En sus memorias, que llevan el irónico título de Life is too short, Rooney se proclama poco menos que descubridor de la sexualidad de aquella apabullante beldad pueblerina que en poco tiempo Hollywood acabaría patrocinando como "el animal más bello del mundo". Más que un matrimonio, lo suyo fue una atracción de feria llena de altibajos (lo sé, lo sé) que no podía durar mucho y no duró. Ava se dedicó a los músicos y Rooney a lo que le echaran por delante, angustiado porque aquella pinta de chico revoltoso en que había basado su éxito se iba marchitando a medida que soplaba velas de cumpleaños. Al final le acabaron ofreciendo papeles de japonés. Truman Capote (160 cm.), que tampoco jugaba al baloncesto, se cabreaba mucho cuando recordaba todos los fallos monumentales de casting en Desayuno en Tiffany’s. No le gustaba Audrey Hepburn (170 cm.) para el papel de Holly, menos aun le gustaba George Peppard (183 cm.) y Rooney no le gustó ni un pelo: "Había un fotógrafo japonés en la novela pero, desde luego, no era Mickey Rooney".
Los bajitos tienen una tendencia natural a mirar el mundo de abajo arriba antes de proponerse escalarlo. Es mejor que se dediquen a conquistar mujeres que a conquistar países. Mientras Napoleón (168 cm.) triunfaba en ambos frentes, Stalin (163 cm.) y Franco (163 cm.) compensaron sus respectivos desniveles con una alarmante propensión a cortar cabezas.

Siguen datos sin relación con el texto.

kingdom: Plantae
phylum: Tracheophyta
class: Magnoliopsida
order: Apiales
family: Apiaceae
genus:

Fernando Marías (185 cm.), que me saca casi un palmo, me explicó esta verdad elemental después de narrarme sus desventuras con un editor corto de miras: "David, los enanos nos odian". También me contó el encuentro casi sobrenatural que experimentaron Juan Bas (que también gasta una envergadura considerable, 182 cm.) y él, al tropezar hace ya muchos años en un ascensor de Prado del Rey con Torrebruno (150 cm.). Las puertas del ascensor iban a cerrarse cuando Torrebruno hizo un esfuerzo y logró pasar de canto. Subieron dos plantas de ingrato silencio cuando Fernando vio que Juan Bas torcía la boca en una casi imperceptible sonrisa. Torrebruno, intimidado por aquellas dos moles, también debió de notarlo; en el tercer piso las puertas se abrieron y salió después de canturrear una despedida a media voz. "¿Qué estabas pensando, Juan?" preguntó Fernando, que conoce a Juan desde la infancia y sabía que debajo de aquella sonrisa no bullía nada bueno. "Estaba pensando" respondió Juan "en dar al botón de parada y decirle: Tú, tú jodiste mi infancia. Te doy venticuatro horas para abandonar el país". Al día siguiente Torrebruno se murió.
En la niñez nunca falta un enano con el que medirse. Unos crecieron con Mickey Rooney, otros crecimos con Torrebruno, los chavales de hoy día crecen con Tyrion Lannister. Pero la corpulencia está sobrevalorada y los pequeños se quedan con las chicas más guapas. Crecer no es más que perder la perspectiva, ir puliendo el misterio de las piernas inalcanzables y los escotes inaccesibles. Mickey Rooney, Napoleón, Torrebruno y Tyrion Lannister siempre disfrutaron del sexo como una montaña rusa y un perpetuo can-can. De ellos será el reino de los cielos.